University of Minnesota Southern Research and Outreach Center invited public to open house

University of Minnesota Southern Research and Outreach Center invited public to open house

WASECA, Minn. (KEYC) — For more than ten years, the University of Minnesota Southern Research and Outreach Center has held an annual open house displaying their research as they invite the public for a day of agricultural learning.

Groups such as Minnesota Soybean Growers Association, 4-H and wineries joined the research center in displaying the fruits of the agricultural industries’ labor as they continue to evolve.

“Agriculture has changed, demographics have changed, people who care about agriculture have changed. We have fewer farmers, farming is now really high tech, we’ve got more kids that are not directly connected to farms,” said professor and head at, the University of Minnesota Southern Research and Outreach Center.

The research center hopes to bridge the gap between producers and consumers.

“How do we communicate the value of what we do to the everyday person? We figured the best way to do it was create a fun event, bring them in, let them have a good time with their family, their friends, and put on some interactive exhibits,” said Izuno.

A free meal, baby animals and a first look at new, locally-brewed adult beverages made it an event for all ages.

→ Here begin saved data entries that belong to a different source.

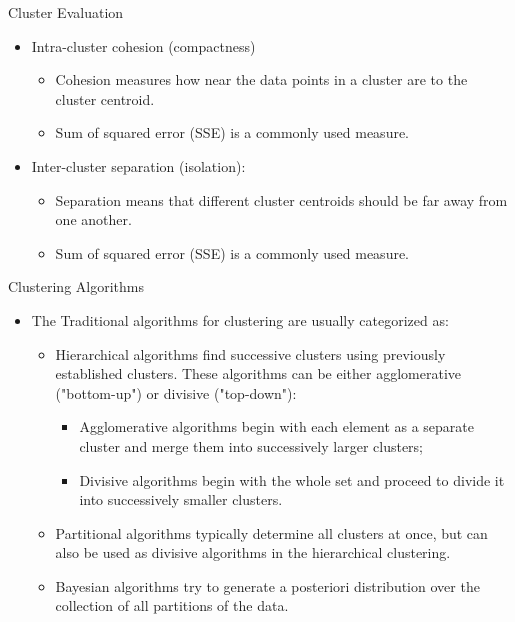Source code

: \documentclass[serif, aspectratio=169]{beamer}
\begin{document}
\begin{frame}{Cluster Evaluation}
    \begin{itemize}
        \item Intra-cluster cohesion (compactness)
        \begin{itemize}
            \item Cohesion measures how near the data points in a cluster are to the cluster centroid.
            \item Sum of squared error (SSE) is a commonly used measure.
        \end{itemize}
        \item Inter-cluster separation (isolation):
        \begin{itemize}
            \item Separation means that different cluster centroids should be far away from one another.
            \item Sum of squared error (SSE) is a commonly used measure.
        \end{itemize}
    \end{itemize}
\end{frame}

\begin{frame}{Clustering Algorithms}
\begin{itemize}
    \item The Traditional algorithms for clustering are usually categorized as: 
    \begin{itemize}
        \item Hierarchical algorithms find successive clusters using previously established clusters. These algorithms can be either agglomerative ("bottom-up") or divisive ("top-down"):
\begin{itemize}
\item Agglomerative algorithms begin with each element as a separate cluster and merge them into successively larger clusters;
    \item Divisive algorithms begin with the whole set and proceed to divide it into successively smaller clusters.
\end{itemize}

\item  Partitional algorithms typically determine all clusters at once, but can also be used as divisive algorithms in the hierarchical clustering.

\item  Bayesian algorithms try to generate a posteriori distribution over the collection of all partitions of the data.

    \end{itemize}
\end{itemize}
\end{frame}
\end{document}
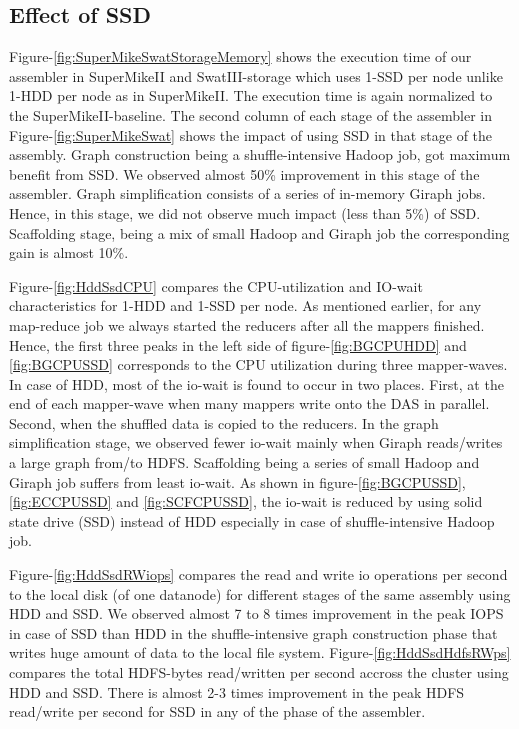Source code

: \documentclass[conference]{IEEEtran}
\begin{document}
\subsection {Effect of SSD} \label{EffectOfSSD}
Figure-\ref{fig:SuperMikeSwatStorageMemory} shows the execution time of our assembler in SuperMikeII and SwatIII-storage which uses 1-SSD per node unlike 1-HDD per node as in SuperMikeII.
The execution time is again normalized to the SuperMikeII-baseline.
The second column of each stage of the assembler in Figure-\ref{fig:SuperMikeSwat} shows the impact of using SSD in that stage of the assembly.
Graph construction being a shuffle-intensive Hadoop job, got maximum benefit from SSD. We observed almost 50\% improvement in this stage of the assembler. Graph simplification consists of a series of in-memory Giraph jobs. Hence, in this stage, we did not observe much impact (less than 5\%) of SSD. Scaffolding stage, being a mix of small Hadoop and Giraph job the corresponding gain is almost 10\%.

Figure-\ref{fig:HddSsdCPU} compares the CPU-utilization and IO-wait characteristics for 1-HDD and 1-SSD per node.
As mentioned earlier, for any map-reduce job we always started the reducers after all the mappers finished. 
Hence, the first three peaks in the left side of figure-\ref{fig:BGCPUHDD} and \ref{fig:BGCPUSSD} corresponds to the CPU utilization during three mapper-waves. 
In case of HDD, most of the io-wait is found to occur in two places. First, at the end of each mapper-wave when many mappers write onto the DAS in parallel. Second, when the shuffled data is copied to the reducers.
In the graph simplification stage, we observed fewer io-wait mainly when Giraph reads/writes a large graph from/to HDFS.
Scaffolding being a series of small Hadoop and Giraph job suffers from least io-wait. 
As shown in figure-\ref{fig:BGCPUSSD}, \ref{fig:ECCPUSSD} and \ref{fig:SCFCPUSSD}, the io-wait is reduced by using solid state drive (SSD) instead of HDD especially in case of shuffle-intensive Hadoop job. 

Figure-\ref{fig:HddSsdRWiops} compares the read and write io operations per second to the local disk (of one datanode) for different stages of the same assembly using HDD and SSD.
We observed almost 7 to 8 times improvement in the peak IOPS in case of SSD than HDD in the shuffle-intensive graph construction phase that writes huge amount of data to the local file system.
Figure-\ref{fig:HddSsdHdfsRWps} compares the total HDFS-bytes read/written per second accross the cluster using HDD and SSD. 
There is almost 2-3 times improvement in the peak HDFS read/write per second for SSD in any of the phase of the assembler.
\end{document}
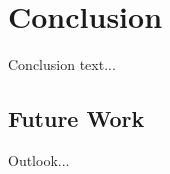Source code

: \chapter{Conclusion} \label{chap:conclusion}
Conclusion text...

\section{Future Work} \label{sec:future_work}
Outlook...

“Microbreweries are very popular and those brewers are local brewers that would like to use local hops and we’ve got some people here working on that and there’s a brewer here that can show you some samples of what they’re doing in that industry,” said scientist at the University of Minnesota Southern Research and Outreach Center, Tom Hoverstad.

“Beer Brewing is going back to the way it was before the prohibition, in that now every little town is getting their own brewery, people are starting to want to go back to their local brewery and have a beer rather than going to the store and buying it,” said Half Pint Brewing Company owner and head brewer, Mike McQuery.

Growing hardier hops varieties is one of many solutions being sought after by the University of Minnesota.

“We work across areas from crop systems to livestock systems, a key part of this is the health of our animal food systems, the productivity of those animal food systems and really trying to draw that science into a place that delivers on feeding that growing population and conserving and protecting our natural resources,” said dean of the College of Food, Agriculture and Natural Resource Sciences at the University of Minnesota, Brian Buhr.